Ormai non sfugge a nessuno che la giunta militare è riuscita a guadagnarsi l’appoggio politico di molti uomini in saio arancione. Inoltre, negli ultimi tempi, le intemperanze che si erano a lungo concentrate sui musulmani si stanno estendendo anche ai cristiani. Lo stesso papa Francesco, domenica scorsa, ha pregato per la situazione in Myanmar ed ha parlato con «grande dolore» dell’assalto a una chiesa che è stata bruciata (a Chan Thar).

Il monachesimo buddhista birmano sta, quindi, assumendo un atteggiamento fondamentalista, nazionalista e islamofobo, con pericolosi segni anche di cristianofobia. La massima autorità del buddhismo birmano, conosciuto come Ma Ha Na (Comitato Sangha Maha Nayaka), dopo il colpo di stato del 2021 ha mantenuto un silenzio assoluto sulla crisi e sull’atteggiamento di un crescente numero di monaci.

In questi due anni la giunta militare ha operato con estrema scaltrezza politica cercando di conquistarsi la simpatia e l’appoggio ufficiale dei monaci, ben sapendo che la loro opposizione potrebbe essere assai pericolosa con l’andare del tempo. Attualmente è in corso la realizzazione di una statua del Buddha seduto – che dovrebbe essere la più grande al mondo dell’Illuminato in tale posizione – in cui molti vedono un chiaro tentativo da parte del capo della giunta militare Min Aung Hlaing di accreditarsicome promotore del buddhismo e suo protettore.

Non è un caso, quindi, che in occasione della festa dell’Indipendenza, la giunta golpista birmana abbia reso omaggio al monaco Ashin Wirathu, soprannominato nel 2013 dalla rivista Time, «il bin Laden buddhista» o «il volto del terrore buddhista». La giunta militare ha inoltre annunciato un’amnistia per oltre 7mila prigionieri, anche se in passato diversi perdoni di massa si sono conclusi con il nuovo arresto e il ritorno in carcere dei detenuti.
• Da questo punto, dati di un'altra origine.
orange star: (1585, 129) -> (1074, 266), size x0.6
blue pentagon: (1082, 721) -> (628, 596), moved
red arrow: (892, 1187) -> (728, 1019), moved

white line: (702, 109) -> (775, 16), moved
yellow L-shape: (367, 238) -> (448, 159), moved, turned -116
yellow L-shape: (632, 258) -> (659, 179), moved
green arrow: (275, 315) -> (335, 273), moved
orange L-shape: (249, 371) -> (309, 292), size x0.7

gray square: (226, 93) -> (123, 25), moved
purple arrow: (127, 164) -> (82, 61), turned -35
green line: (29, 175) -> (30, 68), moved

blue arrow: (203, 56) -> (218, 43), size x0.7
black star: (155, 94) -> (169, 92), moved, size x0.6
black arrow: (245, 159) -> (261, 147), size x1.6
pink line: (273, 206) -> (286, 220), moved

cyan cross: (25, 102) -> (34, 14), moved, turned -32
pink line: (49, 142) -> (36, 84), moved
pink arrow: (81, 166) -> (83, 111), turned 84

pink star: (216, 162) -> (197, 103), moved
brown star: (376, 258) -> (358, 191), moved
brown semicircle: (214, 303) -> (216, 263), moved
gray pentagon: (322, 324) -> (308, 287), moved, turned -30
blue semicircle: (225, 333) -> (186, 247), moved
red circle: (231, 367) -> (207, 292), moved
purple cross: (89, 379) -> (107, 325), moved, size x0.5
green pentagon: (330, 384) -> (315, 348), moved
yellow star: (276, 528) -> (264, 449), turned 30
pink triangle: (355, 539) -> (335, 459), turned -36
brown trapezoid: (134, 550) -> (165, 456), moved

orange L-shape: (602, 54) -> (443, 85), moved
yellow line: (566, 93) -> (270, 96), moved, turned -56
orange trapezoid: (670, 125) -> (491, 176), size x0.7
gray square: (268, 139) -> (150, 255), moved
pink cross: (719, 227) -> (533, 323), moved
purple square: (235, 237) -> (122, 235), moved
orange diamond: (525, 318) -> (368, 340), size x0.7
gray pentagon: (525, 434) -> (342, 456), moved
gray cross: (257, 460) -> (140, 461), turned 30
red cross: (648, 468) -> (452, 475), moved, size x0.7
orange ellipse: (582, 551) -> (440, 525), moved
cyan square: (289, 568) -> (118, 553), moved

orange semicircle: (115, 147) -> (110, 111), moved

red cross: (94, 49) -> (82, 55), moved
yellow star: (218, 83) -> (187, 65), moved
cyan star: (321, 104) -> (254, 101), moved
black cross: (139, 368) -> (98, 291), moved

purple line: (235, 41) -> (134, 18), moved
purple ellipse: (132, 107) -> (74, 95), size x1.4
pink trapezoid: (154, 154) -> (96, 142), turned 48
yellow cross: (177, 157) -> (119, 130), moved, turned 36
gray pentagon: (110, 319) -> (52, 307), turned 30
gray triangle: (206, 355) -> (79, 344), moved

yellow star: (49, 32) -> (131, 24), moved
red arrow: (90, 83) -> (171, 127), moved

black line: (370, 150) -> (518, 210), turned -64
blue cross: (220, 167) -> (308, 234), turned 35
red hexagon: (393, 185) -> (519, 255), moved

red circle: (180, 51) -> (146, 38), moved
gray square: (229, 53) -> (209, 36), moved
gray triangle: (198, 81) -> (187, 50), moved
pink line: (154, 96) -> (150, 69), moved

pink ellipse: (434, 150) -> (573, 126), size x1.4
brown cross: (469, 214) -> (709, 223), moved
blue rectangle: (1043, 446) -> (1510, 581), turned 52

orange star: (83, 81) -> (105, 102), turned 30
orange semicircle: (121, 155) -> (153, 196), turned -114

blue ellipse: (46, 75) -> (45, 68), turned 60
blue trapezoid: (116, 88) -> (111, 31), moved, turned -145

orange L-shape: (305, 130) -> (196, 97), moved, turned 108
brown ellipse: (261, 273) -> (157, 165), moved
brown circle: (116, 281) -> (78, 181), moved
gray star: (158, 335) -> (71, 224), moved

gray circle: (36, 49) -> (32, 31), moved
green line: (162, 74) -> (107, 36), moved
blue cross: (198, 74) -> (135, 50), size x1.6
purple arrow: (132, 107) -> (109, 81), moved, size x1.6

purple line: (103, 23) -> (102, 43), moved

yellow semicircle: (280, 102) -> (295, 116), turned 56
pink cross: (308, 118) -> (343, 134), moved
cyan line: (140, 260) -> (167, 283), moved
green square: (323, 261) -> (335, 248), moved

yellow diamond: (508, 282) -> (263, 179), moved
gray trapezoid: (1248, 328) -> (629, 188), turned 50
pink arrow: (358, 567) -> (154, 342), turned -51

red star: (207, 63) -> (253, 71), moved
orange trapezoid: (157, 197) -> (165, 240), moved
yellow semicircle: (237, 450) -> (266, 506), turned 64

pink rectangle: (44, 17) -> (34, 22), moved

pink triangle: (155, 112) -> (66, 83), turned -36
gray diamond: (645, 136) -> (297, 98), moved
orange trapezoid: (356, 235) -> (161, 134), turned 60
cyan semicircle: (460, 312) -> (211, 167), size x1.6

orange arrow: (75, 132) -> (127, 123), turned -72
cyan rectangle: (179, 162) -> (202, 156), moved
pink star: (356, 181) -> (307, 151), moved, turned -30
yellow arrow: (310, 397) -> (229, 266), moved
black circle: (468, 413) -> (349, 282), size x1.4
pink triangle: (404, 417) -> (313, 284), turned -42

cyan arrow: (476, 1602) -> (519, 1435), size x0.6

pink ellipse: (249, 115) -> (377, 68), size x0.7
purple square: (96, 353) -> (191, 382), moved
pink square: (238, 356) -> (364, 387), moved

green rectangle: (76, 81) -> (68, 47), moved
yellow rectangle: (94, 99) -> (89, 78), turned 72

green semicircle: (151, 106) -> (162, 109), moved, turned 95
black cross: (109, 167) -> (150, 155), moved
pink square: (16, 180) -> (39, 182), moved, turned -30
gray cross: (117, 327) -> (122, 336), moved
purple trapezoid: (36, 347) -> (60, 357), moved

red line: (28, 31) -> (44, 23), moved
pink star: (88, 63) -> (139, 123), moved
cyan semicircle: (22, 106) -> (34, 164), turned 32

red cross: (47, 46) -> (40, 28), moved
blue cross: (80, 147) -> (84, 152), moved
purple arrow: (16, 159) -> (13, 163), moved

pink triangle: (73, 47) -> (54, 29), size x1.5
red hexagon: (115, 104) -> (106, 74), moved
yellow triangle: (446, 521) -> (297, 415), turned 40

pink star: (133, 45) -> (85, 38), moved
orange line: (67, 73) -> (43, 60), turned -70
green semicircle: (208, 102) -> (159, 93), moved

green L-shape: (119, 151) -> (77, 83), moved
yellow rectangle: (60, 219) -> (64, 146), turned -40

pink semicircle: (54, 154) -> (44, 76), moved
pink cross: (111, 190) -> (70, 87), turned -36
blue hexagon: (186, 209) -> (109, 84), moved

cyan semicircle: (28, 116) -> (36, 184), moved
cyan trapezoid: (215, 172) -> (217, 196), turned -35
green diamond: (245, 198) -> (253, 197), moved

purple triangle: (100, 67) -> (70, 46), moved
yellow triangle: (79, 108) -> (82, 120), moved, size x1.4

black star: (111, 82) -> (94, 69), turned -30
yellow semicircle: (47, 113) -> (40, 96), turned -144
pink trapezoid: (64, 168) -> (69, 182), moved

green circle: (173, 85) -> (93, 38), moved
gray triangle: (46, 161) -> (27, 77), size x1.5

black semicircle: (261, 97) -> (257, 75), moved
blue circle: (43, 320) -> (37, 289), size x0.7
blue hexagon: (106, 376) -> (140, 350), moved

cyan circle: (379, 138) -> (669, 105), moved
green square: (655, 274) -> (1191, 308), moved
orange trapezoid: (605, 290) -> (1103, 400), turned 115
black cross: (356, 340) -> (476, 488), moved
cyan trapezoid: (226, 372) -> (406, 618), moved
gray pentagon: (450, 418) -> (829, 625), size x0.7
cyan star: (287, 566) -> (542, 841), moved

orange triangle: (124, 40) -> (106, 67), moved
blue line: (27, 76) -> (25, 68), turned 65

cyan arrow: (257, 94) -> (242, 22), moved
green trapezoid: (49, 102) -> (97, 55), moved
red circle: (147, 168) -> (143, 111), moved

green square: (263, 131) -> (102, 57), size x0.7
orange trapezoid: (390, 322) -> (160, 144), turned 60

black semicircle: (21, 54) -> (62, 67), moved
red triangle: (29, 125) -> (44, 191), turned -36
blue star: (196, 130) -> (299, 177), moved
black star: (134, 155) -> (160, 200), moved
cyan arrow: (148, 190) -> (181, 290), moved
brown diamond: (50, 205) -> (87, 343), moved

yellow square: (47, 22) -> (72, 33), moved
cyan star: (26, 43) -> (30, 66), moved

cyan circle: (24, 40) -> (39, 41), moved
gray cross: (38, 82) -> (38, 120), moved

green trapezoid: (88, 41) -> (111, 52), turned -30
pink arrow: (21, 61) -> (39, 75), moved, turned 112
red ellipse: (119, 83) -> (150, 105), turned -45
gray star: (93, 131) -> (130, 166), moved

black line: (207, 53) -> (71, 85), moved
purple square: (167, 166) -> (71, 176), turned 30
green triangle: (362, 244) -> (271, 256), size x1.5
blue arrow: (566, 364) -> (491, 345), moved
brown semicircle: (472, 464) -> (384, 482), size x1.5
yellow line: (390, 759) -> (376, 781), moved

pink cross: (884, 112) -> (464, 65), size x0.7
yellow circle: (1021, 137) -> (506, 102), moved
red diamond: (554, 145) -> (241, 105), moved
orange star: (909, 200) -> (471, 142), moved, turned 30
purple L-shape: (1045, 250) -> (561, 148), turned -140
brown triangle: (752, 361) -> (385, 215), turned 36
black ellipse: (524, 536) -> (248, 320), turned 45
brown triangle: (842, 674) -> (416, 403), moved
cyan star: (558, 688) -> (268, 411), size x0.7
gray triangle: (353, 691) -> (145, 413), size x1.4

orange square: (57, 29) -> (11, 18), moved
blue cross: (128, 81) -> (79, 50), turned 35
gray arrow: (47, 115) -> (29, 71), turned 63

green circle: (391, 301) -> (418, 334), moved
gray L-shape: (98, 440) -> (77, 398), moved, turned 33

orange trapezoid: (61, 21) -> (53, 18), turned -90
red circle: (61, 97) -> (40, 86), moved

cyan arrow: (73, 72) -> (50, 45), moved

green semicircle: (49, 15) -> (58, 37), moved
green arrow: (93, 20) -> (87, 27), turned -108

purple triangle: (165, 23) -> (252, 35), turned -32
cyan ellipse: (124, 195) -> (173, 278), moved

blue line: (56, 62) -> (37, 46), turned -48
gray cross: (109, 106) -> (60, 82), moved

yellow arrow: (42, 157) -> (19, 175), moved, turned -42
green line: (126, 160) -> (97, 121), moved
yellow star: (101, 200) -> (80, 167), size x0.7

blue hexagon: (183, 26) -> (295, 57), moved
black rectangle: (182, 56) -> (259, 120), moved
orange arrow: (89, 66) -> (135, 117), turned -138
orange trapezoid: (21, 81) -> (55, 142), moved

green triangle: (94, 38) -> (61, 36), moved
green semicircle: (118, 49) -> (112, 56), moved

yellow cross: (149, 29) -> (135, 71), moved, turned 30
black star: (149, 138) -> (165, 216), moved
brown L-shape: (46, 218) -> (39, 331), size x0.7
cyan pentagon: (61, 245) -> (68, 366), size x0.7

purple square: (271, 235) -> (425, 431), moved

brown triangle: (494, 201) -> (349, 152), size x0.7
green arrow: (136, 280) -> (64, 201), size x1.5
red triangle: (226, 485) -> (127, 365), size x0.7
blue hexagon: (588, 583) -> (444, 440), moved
D’altra parte, l’attuale posizione di vari leaders del buddhismo birmano rivela una profonda contraddizione. Essi appaiono come paladini di un regime che non cessa di perpetrare violenza dovunque arriva, e questo è in chiara contrapposizione con uno dei principi fondamentali del buddhismo: astenersi dall’uccidere qualunque essere vivente. In un’interessante intervista concessa, in questi giorni, all’agenzia AsiaNews, il prof. David Moe dell’Università di Yale, ha evidenziato che il nazionalismo buddhista rappresenta uno dei fenomeni più interessanti e caratteristici della Birmania. Nel periodo coloniale, pre-indipendenza, si trattava di un nazionalismo buddhista anticoloniale e antioccidentale. Dal 1948, ha poi assunto una connotazione contro le minoranze etniche e religiose, in particolare contro musulmani e cristiani. «Al tempo stesso – afferma il Professor Moe – l’identità buddhista ha cominciato a sovrapporsi a quella etnica della maggioranza Bamar».

Proprio la questione etnica – non dobbiamo dimenticare che nel Paese coesistono 135 gruppi etnici – è una questione centrale nelle problematiche interne del Paese. Al punto che il gruppo etnico di appartenenza è ora obbligatoriamente riportato sulla carta di identità locale. L’aspetto politico, quello sociale e quello religioso sono, quindi, profondamente interconnessi e si presentano di difficile soluzione in una situazione in cui sembra non sia possibile fare qualcosa a livello internazionale.